» **ABOUT THIS TASK**:
What is needed is an exact copy of the lines from the one containing "Carol Bonasaro" through the last line of the entries below, both included.

Saved data entries
BEGIN

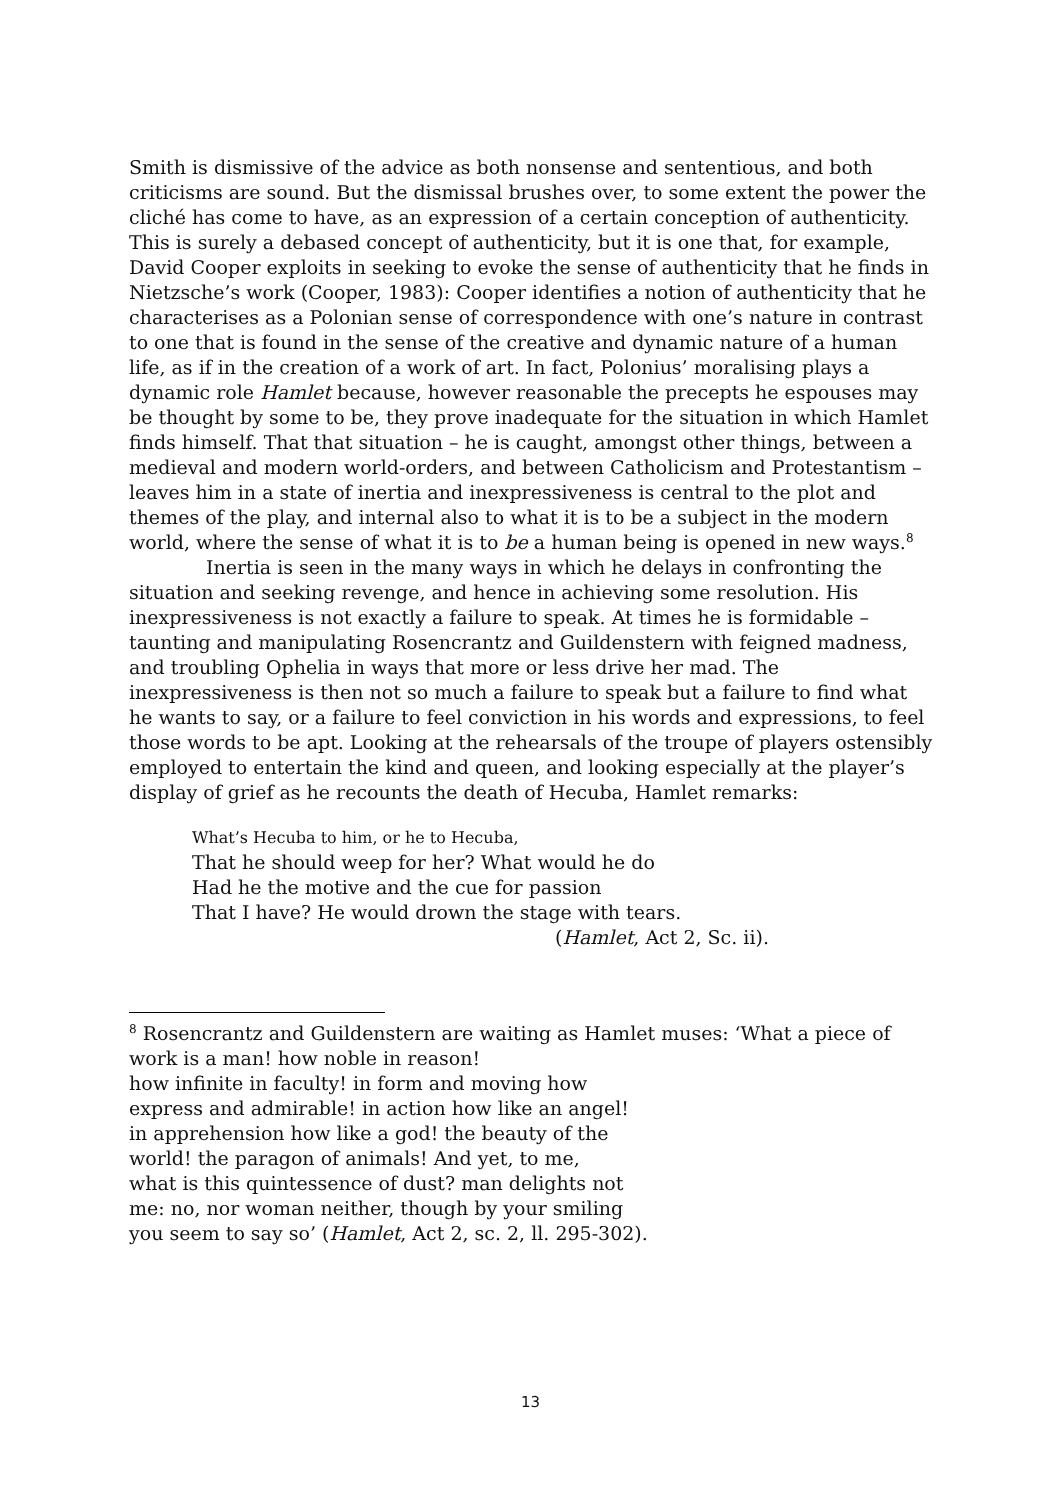Smith is dismissive of the advice as both nonsense and sententious, and both criticisms are sound. But the dismissal brushes over, to some extent the power the cliché has come to have, as an expression of a certain conception of authenticity. This is surely a debased concept of authenticity, but it is one that, for example, David Cooper exploits in seeking to evoke the sense of authenticity that he finds in Nietzsche’s work (Cooper, 1983): Cooper identifies a notion of authenticity that he characterises as a Polonian sense of correspondence with one’s nature in contrast to one that is found in the sense of the creative and dynamic nature of a human life, as if in the creation of a work of art. In fact, Polonius’ moralising plays a dynamic role Hamlet because, however reasonable the precepts he espouses may be thought by some to be, they prove inadequate for the situation in which Hamlet finds himself. That that situation – he is caught, amongst other things, between a medieval and modern world-orders, and between Catholicism and Protestantism – leaves him in a state of inertia and inexpressiveness is central to the plot and themes of the play, and internal also to what it is to be a subject in the modern world, where the sense of what it is to be a human being is opened in new ways.<sup>8</sup>
Inertia is seen in the many ways in which he delays in confronting the situation and seeking revenge, and hence in achieving some resolution. His inexpressiveness is not exactly a failure to speak. At times he is formidable – taunting and manipulating Rosencrantz and Guildenstern with feigned madness, and troubling Ophelia in ways that more or less drive her mad. The inexpressiveness is then not so much a failure to speak but a failure to find what he wants to say, or a failure to feel conviction in his words and expressions, to feel those words to be apt. Looking at the rehearsals of the troupe of players ostensibly employed to entertain the kind and queen, and looking especially at the player’s display of grief as he recounts the death of Hecuba, Hamlet remarks:
What’s Hecuba to him, or he to Hecuba,
That he should weep for her? What would he do
Had he the motive and the cue for passion
That I have? He would drown the stage with tears.
(Hamlet, Act 2, Sc. ii).
<sup>8</sup> Rosencrantz and Guildenstern are waiting as Hamlet muses: ‘What a piece of work is a man! how noble in reason!
how infinite in faculty! in form and moving how
express and admirable! in action how like an angel!
in apprehension how like a god! the beauty of the
world! the paragon of animals! And yet, to me,
what is this quintessence of dust? man delights not
me: no, nor woman neither, though by your smiling
you seem to say so’ (Hamlet, Act 2, sc. 2, ll. 295-302).
13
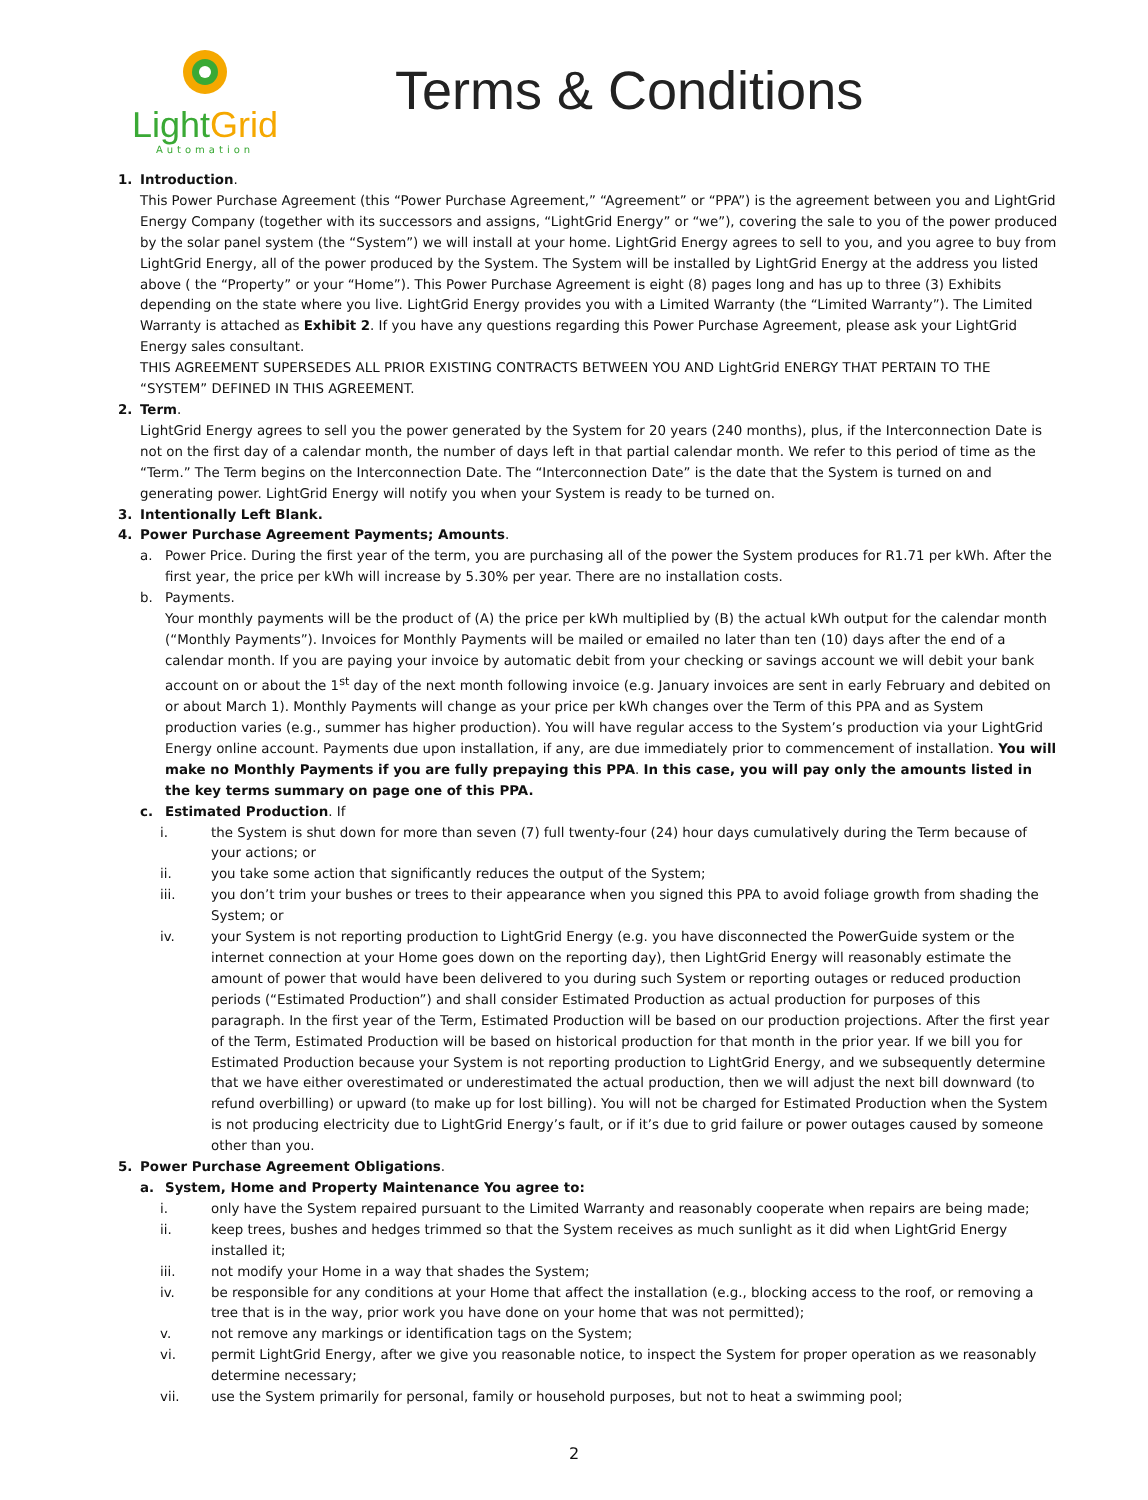LightGrid
Automation
Terms & Conditions
1. Introduction.
This Power Purchase Agreement (this “Power Purchase Agreement,” “Agreement” or “PPA”) is the agreement between you and LightGrid Energy Company (together with its successors and assigns, “LightGrid Energy” or “we”), covering the sale to you of the power produced by the solar panel system (the “System”) we will install at your home. LightGrid Energy agrees to sell to you, and you agree to buy from LightGrid Energy, all of the power produced by the System. The System will be installed by LightGrid Energy at the address you listed above ( the “Property” or your “Home”). This Power Purchase Agreement is eight (8) pages long and has up to three (3) Exhibits depending on the state where you live. LightGrid Energy provides you with a Limited Warranty (the “Limited Warranty”). The Limited Warranty is attached as Exhibit 2. If you have any questions regarding this Power Purchase Agreement, please ask your LightGrid Energy sales consultant.
THIS AGREEMENT SUPERSEDES ALL PRIOR EXISTING CONTRACTS BETWEEN YOU AND LightGrid ENERGY THAT PERTAIN TO THE “SYSTEM” DEFINED IN THIS AGREEMENT.
2. Term.
LightGrid Energy agrees to sell you the power generated by the System for 20 years (240 months), plus, if the Interconnection Date is not on the first day of a calendar month, the number of days left in that partial calendar month. We refer to this period of time as the “Term.” The Term begins on the Interconnection Date. The “Interconnection Date” is the date that the System is turned on and generating power. LightGrid Energy will notify you when your System is ready to be turned on.
3. Intentionally Left Blank.
4. Power Purchase Agreement Payments; Amounts.
a. Power Price. During the first year of the term, you are purchasing all of the power the System produces for R1.71 per kWh. After the first year, the price per kWh will increase by 5.30% per year. There are no installation costs.
b. Payments.
Your monthly payments will be the product of (A) the price per kWh multiplied by (B) the actual kWh output for the calendar month (“Monthly Payments”). Invoices for Monthly Payments will be mailed or emailed no later than ten (10) days after the end of a calendar month. If you are paying your invoice by automatic debit from your checking or savings account we will debit your bank account on or about the 1<sup>st</sup> day of the next month following invoice (e.g. January invoices are sent in early February and debited on or about March 1). Monthly Payments will change as your price per kWh changes over the Term of this PPA and as System production varies (e.g., summer has higher production). You will have regular access to the System’s production via your LightGrid Energy online account. Payments due upon installation, if any, are due immediately prior to commencement of installation. You will make no Monthly Payments if you are fully prepaying this PPA. In this case, you will pay only the amounts listed in the key terms summary on page one of this PPA.
c. Estimated Production. If
i. the System is shut down for more than seven (7) full twenty-four (24) hour days cumulatively during the Term because of your actions; or
ii. you take some action that significantly reduces the output of the System;
iii. you don’t trim your bushes or trees to their appearance when you signed this PPA to avoid foliage growth from shading the System; or
iv. your System is not reporting production to LightGrid Energy (e.g. you have disconnected the PowerGuide system or the internet connection at your Home goes down on the reporting day), then LightGrid Energy will reasonably estimate the amount of power that would have been delivered to you during such System or reporting outages or reduced production periods (“Estimated Production”) and shall consider Estimated Production as actual production for purposes of this paragraph. In the first year of the Term, Estimated Production will be based on our production projections. After the first year of the Term, Estimated Production will be based on historical production for that month in the prior year. If we bill you for Estimated Production because your System is not reporting production to LightGrid Energy, and we subsequently determine that we have either overestimated or underestimated the actual production, then we will adjust the next bill downward (to refund overbilling) or upward (to make up for lost billing). You will not be charged for Estimated Production when the System is not producing electricity due to LightGrid Energy’s fault, or if it’s due to grid failure or power outages caused by someone other than you.
5. Power Purchase Agreement Obligations.
a. System, Home and Property Maintenance You agree to:
i. only have the System repaired pursuant to the Limited Warranty and reasonably cooperate when repairs are being made;
ii. keep trees, bushes and hedges trimmed so that the System receives as much sunlight as it did when LightGrid Energy installed it;
iii. not modify your Home in a way that shades the System;
iv. be responsible for any conditions at your Home that affect the installation (e.g., blocking access to the roof, or removing a tree that is in the way, prior work you have done on your home that was not permitted);
v. not remove any markings or identification tags on the System;
vi. permit LightGrid Energy, after we give you reasonable notice, to inspect the System for proper operation as we reasonably determine necessary;
vii. use the System primarily for personal, family or household purposes, but not to heat a swimming pool;
2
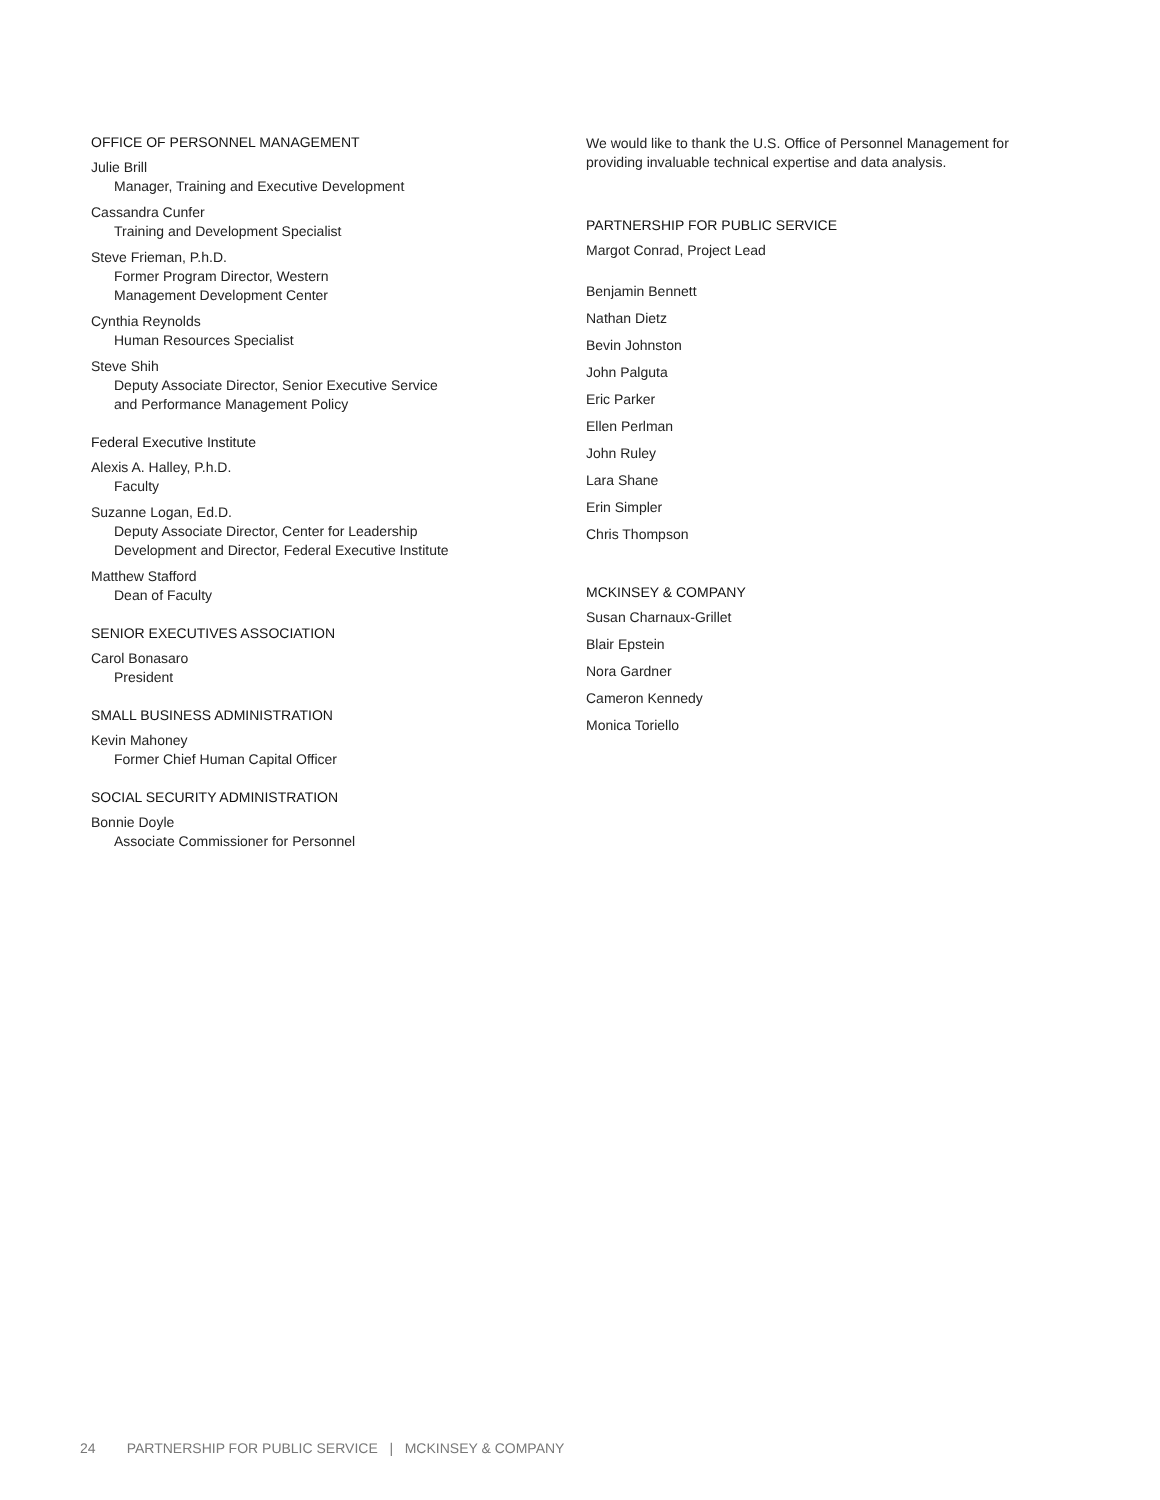OFFICE OF PERSONNEL MANAGEMENT
Julie Brill
Manager, Training and Executive Development
Cassandra Cunfer
Training and Development Specialist
Steve Frieman, P.h.D.
Former Program Director, Western
Management Development Center
Cynthia Reynolds
Human Resources Specialist
Steve Shih
Deputy Associate Director, Senior Executive Service
and Performance Management Policy
Federal Executive Institute
Alexis A. Halley, P.h.D.
Faculty
Suzanne Logan, Ed.D.
Deputy Associate Director, Center for Leadership
Development and Director, Federal Executive Institute
Matthew Stafford
Dean of Faculty
SENIOR EXECUTIVES ASSOCIATION
Carol Bonasaro
President
SMALL BUSINESS ADMINISTRATION
Kevin Mahoney
Former Chief Human Capital Officer
SOCIAL SECURITY ADMINISTRATION
Bonnie Doyle
Associate Commissioner for Personnel
We would like to thank the U.S. Office of Personnel Management for providing invaluable technical expertise and data analysis.
PARTNERSHIP FOR PUBLIC SERVICE
Margot Conrad, Project Lead
Benjamin Bennett
Nathan Dietz
Bevin Johnston
John Palguta
Eric Parker
Ellen Perlman
John Ruley
Lara Shane
Erin Simpler
Chris Thompson
MCKINSEY & COMPANY
Susan Charnaux-Grillet
Blair Epstein
Nora Gardner
Cameron Kennedy
Monica Toriello
24 PARTNERSHIP FOR PUBLIC SERVICE | MCKINSEY & COMPANY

END

» **RESPONSE**:
Carol Bonasaro
President
SMALL BUSINESS ADMINISTRATION
Kevin Mahoney
Former Chief Human Capital Officer
SOCIAL SECURITY ADMINISTRATION
Bonnie Doyle
Associate Commissioner for Personnel
We would like to thank the U.S. Office of Personnel Management for providing invaluable technical expertise and data analysis.
PARTNERSHIP FOR PUBLIC SERVICE
Margot Conrad, Project Lead
Benjamin Bennett
Nathan Dietz
Bevin Johnston
John Palguta
Eric Parker
Ellen Perlman
John Ruley
Lara Shane
Erin Simpler
Chris Thompson
MCKINSEY & COMPANY
Susan Charnaux-Grillet
Blair Epstein
Nora Gardner
Cameron Kennedy
Monica Toriello
24 PARTNERSHIP FOR PUBLIC SERVICE | MCKINSEY & COMPANY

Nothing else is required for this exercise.